Bilgi ve dijital endüstriler açısından, yeni nesil yarı iletken teknolojisi üzerine araştırma ve geliştirme yapılacak, nesnelerin yapay zekâsı (AIoT) uygulamaları tanıtılacak ve 5G ulusal takımı organize edilecektir. Bu, Tayvan’ın bilişim ve iletişim (ICT) teknolojisindeki lider konumunu korumayı, AIoT çözümlerini dünyaya ihraç etmeyi ve 5G küresel tedarik zincirinde kilit bir rol üstlenmeyi amaçlamaktadır.
“Tayvanlı iş insanları Türkiye hakkında teşvik
etmeye devam edeceğiz”
·
Tayvan ile Türkiye
arasındaki ekonomik ve kültürel ilişkileri derinleştirmek
ve hacmi büyütmek noktasında yeni dönem plânlarınız neler?
Tayvan’ın dış ticaret hacmi 630 milyar Amerikan
doları, Türkiye’nin ise 390 milyar Amerikan doları civarındadır. Pandemi
sürecinin etkileri altında, 2020 yılında yüzde 3,11 büyüme oranı yakalayan
Tayvan ve yüzde 1,8 büyüme oranı yakalayan Türkiye, bütün dünyada pek az pozitif
büyüme oranı yakalayabilen iki ülkedir. İki ülkenin devleti ve halkı pandemiye
karşı mücadele ve ekonomi geliştirme arasında denge sağlamak için çok emek
vermiştir. Ancak iki ülke arasındaki ikili ticaret sadece 1,5 milyar Amerikan
dolarıdır.
Açıkçası, geliştirilecek ve gerçekleştirilecek çok fazla potansiyel vardır. Birbirinden uzak olan Tayvanlılar ve Türkler, görece olarak birbirlerini daha az tanıyorlar; bu nedenle ofisim, Türkiye’de Tayvan’ın imajını geliştirmenin yanı sıra Tayvanlı iş insanlarını ve derneklerini iş fırsatları ve ortaklıklar için Türkiye’ye gelmeye teşvik etmek için daha fazlasını yapacaktır.
“Türkiye ile Tayvan, daha yüksek değerli ortaklığa
sıcak bakmalı”
·
Son olarak, Türkiye’den beklentileriniz neler?
Türkiye ve Tayvan, her ikisi de hem dinamik ve
aktif olarak gelişen demokratik, hem de dünyanın en büyük 20 ekonomisi arasında
yer almakta olan ülkelerdir. Farklı zorluklarla karşı karşıya olsalar da, iki
taraf arasındaki işbirliğinin geliştirilebileceğine, iki ülkenin ve vatandaşlarının
daha müreffeh bir geleceğe kavuşacağına inanıyorum. Türkiye’nin Tayvan ile
yüksek değerli ortaklığa daha sıcak bakması ve iki tarafın daha fazla potansiyel
işbirliği alanı geliştirmesi ve birlikte mutluluğu paylaşmasını ümit ederim.

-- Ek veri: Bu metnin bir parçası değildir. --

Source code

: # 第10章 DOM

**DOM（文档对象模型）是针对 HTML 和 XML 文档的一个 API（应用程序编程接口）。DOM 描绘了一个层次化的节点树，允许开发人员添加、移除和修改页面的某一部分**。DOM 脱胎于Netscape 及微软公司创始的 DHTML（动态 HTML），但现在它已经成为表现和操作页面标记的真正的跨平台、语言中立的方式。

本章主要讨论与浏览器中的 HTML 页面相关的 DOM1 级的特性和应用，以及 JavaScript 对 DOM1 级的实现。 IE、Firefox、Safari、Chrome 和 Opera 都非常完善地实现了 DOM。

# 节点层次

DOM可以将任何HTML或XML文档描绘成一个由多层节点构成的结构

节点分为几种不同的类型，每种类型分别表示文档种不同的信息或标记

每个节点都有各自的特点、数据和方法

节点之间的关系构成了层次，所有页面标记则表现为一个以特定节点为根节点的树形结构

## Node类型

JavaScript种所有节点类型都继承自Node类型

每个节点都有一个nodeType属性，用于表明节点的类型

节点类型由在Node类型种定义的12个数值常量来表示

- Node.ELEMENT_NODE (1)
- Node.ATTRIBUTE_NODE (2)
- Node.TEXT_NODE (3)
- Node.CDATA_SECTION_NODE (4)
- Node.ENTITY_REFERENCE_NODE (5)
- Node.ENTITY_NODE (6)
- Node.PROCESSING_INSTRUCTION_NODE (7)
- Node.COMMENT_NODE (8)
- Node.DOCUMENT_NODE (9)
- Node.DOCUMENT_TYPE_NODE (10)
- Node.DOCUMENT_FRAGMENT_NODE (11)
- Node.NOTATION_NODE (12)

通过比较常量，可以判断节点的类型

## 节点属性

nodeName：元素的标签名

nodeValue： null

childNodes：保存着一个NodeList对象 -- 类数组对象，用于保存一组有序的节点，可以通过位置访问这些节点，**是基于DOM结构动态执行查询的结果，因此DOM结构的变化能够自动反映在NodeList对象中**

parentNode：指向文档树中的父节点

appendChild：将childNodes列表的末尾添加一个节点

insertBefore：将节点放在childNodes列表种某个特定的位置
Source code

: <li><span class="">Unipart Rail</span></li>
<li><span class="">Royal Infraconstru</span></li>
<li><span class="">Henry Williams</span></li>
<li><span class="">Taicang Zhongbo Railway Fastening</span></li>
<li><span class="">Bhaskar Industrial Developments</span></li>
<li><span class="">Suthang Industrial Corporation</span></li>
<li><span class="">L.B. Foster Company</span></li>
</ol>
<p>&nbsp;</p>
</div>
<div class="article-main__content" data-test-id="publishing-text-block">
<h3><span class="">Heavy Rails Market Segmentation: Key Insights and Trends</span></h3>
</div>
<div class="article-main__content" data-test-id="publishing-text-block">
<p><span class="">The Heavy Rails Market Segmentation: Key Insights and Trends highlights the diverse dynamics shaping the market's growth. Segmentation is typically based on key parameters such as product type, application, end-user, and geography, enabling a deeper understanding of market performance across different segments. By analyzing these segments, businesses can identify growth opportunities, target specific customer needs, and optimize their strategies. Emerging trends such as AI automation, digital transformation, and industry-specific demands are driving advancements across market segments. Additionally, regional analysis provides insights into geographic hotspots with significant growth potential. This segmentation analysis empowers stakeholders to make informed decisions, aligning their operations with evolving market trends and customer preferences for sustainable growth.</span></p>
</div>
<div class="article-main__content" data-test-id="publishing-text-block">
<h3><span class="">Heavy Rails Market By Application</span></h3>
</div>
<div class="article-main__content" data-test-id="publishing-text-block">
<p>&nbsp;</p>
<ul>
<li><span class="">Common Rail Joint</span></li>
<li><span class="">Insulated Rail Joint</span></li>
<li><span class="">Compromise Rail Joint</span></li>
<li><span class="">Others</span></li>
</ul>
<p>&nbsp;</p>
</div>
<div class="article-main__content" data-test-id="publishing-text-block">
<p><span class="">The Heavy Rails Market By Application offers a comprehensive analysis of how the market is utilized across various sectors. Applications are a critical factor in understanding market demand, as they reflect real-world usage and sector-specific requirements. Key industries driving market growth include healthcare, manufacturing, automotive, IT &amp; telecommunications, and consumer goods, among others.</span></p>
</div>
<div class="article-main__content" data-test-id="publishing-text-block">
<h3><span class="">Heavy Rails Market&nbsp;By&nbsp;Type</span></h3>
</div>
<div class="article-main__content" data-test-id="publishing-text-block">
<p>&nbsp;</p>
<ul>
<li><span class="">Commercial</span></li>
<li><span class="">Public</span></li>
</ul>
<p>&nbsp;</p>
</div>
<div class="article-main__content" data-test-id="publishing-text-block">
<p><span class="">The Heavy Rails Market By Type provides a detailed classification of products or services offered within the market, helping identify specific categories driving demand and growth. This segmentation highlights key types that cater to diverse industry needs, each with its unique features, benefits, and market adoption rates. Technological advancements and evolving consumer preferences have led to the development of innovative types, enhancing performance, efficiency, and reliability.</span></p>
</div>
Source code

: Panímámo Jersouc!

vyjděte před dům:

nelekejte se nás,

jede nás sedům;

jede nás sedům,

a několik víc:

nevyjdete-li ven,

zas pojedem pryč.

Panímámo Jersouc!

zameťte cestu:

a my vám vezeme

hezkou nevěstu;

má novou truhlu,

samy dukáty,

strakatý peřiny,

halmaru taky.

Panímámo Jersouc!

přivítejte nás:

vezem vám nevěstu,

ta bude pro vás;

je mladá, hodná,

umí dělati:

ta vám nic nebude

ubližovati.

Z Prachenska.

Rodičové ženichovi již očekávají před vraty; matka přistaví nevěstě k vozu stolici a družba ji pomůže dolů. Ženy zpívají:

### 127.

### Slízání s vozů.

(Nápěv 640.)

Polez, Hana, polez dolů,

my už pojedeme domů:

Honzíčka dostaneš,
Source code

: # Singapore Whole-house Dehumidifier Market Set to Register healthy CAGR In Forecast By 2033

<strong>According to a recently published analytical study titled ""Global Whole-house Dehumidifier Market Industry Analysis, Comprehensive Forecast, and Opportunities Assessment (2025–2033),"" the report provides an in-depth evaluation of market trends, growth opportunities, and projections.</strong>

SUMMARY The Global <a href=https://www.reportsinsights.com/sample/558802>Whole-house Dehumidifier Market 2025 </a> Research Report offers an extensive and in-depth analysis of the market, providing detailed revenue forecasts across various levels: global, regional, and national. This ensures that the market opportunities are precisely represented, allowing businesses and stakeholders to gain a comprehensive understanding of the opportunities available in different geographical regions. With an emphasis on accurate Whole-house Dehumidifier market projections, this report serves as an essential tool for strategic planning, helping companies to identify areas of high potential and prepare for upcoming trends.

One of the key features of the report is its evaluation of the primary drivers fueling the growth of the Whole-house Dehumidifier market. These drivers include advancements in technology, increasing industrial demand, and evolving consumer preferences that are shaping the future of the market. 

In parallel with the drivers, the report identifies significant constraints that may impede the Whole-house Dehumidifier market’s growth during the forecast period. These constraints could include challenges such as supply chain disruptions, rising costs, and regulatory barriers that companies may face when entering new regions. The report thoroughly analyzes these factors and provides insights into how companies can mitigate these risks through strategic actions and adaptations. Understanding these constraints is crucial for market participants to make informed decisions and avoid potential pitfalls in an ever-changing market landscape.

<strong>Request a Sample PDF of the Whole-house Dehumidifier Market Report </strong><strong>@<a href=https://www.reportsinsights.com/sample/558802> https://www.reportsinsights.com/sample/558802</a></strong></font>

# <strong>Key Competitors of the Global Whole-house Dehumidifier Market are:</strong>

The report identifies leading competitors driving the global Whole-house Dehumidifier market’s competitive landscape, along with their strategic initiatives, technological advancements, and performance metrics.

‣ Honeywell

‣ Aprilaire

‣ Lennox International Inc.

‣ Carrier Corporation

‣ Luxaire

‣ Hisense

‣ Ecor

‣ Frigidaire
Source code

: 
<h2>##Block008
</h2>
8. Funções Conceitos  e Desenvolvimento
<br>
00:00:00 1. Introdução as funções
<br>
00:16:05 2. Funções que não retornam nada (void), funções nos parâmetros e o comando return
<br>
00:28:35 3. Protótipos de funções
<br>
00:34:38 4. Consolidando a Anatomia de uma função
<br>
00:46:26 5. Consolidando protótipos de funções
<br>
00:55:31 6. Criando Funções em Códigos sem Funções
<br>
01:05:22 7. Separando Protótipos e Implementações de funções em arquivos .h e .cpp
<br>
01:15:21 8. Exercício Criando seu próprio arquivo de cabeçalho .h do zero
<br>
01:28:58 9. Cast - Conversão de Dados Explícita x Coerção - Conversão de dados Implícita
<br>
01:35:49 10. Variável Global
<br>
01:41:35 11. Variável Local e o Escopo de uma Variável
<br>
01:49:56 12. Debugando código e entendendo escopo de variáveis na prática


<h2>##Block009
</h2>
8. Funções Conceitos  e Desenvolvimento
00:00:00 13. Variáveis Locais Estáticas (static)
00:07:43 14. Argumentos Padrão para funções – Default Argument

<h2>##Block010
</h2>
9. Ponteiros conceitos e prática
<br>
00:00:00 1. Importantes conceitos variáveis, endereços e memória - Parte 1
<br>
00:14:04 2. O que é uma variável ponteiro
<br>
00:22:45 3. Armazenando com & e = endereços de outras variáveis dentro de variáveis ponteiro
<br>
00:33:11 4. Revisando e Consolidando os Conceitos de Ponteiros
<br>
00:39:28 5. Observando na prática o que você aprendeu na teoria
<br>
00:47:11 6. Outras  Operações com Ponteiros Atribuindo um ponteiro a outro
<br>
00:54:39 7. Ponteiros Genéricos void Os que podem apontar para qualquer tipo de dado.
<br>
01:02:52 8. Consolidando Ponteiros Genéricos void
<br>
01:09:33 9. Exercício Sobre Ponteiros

· Bu değerli söyleşi için çok teşekkür ediyorum. Tekrar olacak ama ülkemize hoş geldiniz, safa getirdiniz. Ümit ederim ki, iki ülke arasındaki dostluk ve işbirliği tüm alanlarda daha da genişleyerek ilerler ve Tayvan, Türkiye’nin de destekleriyle uluslararası zeminde hakkı olanı alır.